While it is unclear whether carriers were invited or notified of the event, a representative of Nextel Communications Inc. attended, but did not identify himself when a reporter raised the question.
“I don’t think it was appropriate, without being asked by APCO, for us to participate in the press conference,” said Lawrence R. Krevor, Nextel’s senior director of government affairs.
William Hinkle, Project LOCATE chair and director of the Hamilton County (Ohio) Department of Communications, said he had met with Thomas E. Wheeler, president of the Cellular Telecommunications & Internet Association, the day before the press conference and personally invited him to the event.
Wheeler was not asked to participate, said Travis Larson, CTIA spokesman, but a CTIA representative attended the press conference.
Another problem with Phase II implementation is that each PSAP has a different set of carriers in each market that must implement service. Hinkle said APCO would be thrilled if just one carrier broke ranks with the rest of the industry and successfully implemented Phase II by the deadline.
The carriers and public-safety community have been in a food fight over E911 since the early 1990s when the rapid emergence of wireless phones-and people using them to make 911 calls-pinpointed the lack of location information, a problem already solved in the wireline world.
An agreement between the wireless industry and public-safety officials in the mid-1990s was meant to solve the problem by phasing in location information.
Phase I required carriers to supply a callback number and cell-site location information to PSAPs. It was due to be implemented by April 1, 1998, but is still being deployed.
Phase II required more precise location information, depending on whether a carrier chose a handset- or network-based solution. Handset-based solutions must be able to locate the caller within 50 meters 67 percent of the time and within 150 meters 95 percent of the time. Network-based solutions must be able to locate the caller within 100 meters 67 percent of the time and within 300 meters 95 percent of the time. Carriers that chose a handset-based solution have until Oct. 1 to start selling handsets with automatic location information (ALI). The new schedule calls for 25 percent of all new handsets activated by Dec. 31 to be ALI-capable. This number rises to 50 percent on June 30, 2002 and 100 percent on Dec. 31, 2002. Carriers who choose network-based must deploy the solution within six months of a PSAP request as of Oct. 1.
It now appears that the deadline may be delayed again, but this time on a carrier-by-carrier basis.
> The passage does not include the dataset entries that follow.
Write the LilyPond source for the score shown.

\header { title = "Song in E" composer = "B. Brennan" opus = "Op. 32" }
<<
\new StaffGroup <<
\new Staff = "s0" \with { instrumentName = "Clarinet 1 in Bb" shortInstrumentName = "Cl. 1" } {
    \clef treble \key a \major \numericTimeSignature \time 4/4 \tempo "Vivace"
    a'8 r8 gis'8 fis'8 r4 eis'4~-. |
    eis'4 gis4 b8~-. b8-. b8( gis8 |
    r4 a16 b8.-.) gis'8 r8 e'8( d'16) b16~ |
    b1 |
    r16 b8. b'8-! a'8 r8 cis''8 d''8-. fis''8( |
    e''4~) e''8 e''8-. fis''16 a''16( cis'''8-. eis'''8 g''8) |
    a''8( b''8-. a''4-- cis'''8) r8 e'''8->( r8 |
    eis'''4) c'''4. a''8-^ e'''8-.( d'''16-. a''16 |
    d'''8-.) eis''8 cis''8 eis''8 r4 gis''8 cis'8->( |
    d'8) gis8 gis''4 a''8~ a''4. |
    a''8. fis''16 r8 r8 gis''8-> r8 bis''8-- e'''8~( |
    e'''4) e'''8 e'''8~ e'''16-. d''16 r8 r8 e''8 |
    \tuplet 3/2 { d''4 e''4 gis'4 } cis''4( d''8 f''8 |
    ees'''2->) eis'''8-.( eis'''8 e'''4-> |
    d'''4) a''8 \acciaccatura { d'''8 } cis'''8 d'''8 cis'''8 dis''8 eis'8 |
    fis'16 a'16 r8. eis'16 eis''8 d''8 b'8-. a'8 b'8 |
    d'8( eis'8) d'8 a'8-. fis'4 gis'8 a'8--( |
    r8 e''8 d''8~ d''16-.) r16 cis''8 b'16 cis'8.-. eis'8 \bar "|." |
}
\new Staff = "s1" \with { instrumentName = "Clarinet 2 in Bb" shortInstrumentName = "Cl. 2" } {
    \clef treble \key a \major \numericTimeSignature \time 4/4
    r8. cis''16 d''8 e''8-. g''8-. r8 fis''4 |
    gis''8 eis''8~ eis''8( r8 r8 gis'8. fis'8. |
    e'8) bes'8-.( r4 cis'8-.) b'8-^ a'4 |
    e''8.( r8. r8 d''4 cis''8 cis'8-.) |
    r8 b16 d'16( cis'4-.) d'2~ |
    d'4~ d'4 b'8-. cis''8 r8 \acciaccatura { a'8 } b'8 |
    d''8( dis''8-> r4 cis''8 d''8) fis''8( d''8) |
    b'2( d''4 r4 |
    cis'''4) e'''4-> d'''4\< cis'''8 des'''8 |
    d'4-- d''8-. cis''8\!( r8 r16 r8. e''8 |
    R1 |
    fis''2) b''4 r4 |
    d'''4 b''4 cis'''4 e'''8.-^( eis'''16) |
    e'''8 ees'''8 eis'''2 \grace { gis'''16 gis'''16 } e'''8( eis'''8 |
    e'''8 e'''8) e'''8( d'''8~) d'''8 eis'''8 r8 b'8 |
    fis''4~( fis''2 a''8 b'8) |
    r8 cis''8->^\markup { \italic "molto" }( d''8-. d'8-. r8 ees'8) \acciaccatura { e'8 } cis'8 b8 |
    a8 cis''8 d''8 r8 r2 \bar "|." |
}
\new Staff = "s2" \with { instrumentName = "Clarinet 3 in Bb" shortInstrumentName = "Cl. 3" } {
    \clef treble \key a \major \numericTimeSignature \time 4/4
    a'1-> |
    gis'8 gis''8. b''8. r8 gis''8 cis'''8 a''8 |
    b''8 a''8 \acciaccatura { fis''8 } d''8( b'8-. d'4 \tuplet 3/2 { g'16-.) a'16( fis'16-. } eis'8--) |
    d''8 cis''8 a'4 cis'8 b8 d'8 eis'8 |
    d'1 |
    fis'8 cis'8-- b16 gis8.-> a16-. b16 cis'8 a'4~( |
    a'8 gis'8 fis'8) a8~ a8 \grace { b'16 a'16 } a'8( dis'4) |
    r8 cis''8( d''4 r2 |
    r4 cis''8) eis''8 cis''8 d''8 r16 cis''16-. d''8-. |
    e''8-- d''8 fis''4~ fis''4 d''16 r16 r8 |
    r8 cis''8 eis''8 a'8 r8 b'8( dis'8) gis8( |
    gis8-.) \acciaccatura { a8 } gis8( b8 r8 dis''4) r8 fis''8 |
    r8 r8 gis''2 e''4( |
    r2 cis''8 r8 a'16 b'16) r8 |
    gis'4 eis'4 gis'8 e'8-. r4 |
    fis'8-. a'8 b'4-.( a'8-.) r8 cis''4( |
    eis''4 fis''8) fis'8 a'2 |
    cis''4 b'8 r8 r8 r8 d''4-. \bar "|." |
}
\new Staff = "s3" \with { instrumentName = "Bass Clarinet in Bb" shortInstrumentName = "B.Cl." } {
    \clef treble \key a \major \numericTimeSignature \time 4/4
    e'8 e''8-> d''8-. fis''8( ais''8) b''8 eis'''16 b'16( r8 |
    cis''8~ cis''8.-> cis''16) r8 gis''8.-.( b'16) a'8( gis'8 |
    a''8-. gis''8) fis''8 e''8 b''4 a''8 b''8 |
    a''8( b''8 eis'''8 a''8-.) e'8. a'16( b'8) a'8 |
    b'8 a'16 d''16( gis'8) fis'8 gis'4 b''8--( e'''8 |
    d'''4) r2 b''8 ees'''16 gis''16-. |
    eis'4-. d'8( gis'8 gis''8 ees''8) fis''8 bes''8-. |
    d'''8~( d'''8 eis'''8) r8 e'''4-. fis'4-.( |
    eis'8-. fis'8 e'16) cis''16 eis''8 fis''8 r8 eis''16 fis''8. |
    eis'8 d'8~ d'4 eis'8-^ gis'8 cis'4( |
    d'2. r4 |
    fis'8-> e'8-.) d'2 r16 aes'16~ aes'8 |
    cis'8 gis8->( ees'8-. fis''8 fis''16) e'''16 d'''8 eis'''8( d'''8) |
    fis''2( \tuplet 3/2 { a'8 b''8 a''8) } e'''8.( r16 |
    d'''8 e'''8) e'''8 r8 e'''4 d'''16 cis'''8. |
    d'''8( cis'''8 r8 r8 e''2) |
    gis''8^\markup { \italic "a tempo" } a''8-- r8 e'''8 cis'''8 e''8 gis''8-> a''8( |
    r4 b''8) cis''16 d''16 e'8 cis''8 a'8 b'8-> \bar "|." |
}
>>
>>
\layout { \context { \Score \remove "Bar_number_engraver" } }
Earlier this month, AT&T Wireless Services Inc. asked for a waiver that will allow it implement two different Phase II technologies. The first known as the mobile-assisted network location system would be implemented by April 2002, but would not meet the FCC’s accuracy requirements. The second, enhanced observed time difference of arrival, would be deployed as AT&T Wireless overlays its TDMA network with GSM technology. The FCC is accepting comments on the AT&T waiver request until May 7 replies are due May 21.
The FCC is also considering a waiver request by Nextel.
The agency approved a waiver for VoiceStream Wireless Corp. that will allow it to implement EOTD. APCO has asked that this waiver be reconsidered and a staff recommendation on this is pending before the commissioners, said Kris Ann Monteith, chief of the WTB policy division.
With former FCC Chairman William E. Kennard gone, it is believed that an APCO reconsideration petition to rescind the waiver is stalled at the commission level with a two-two vote. FCC Commissioners Susan Ness and Gloria Tristani dissented from the waiver grant in the first place but FCC Chairman Michael K. Powell and FCC Commissioner Harold Furchtgott-Roth agreed to grant the waiver. It is expected these positions have not changed.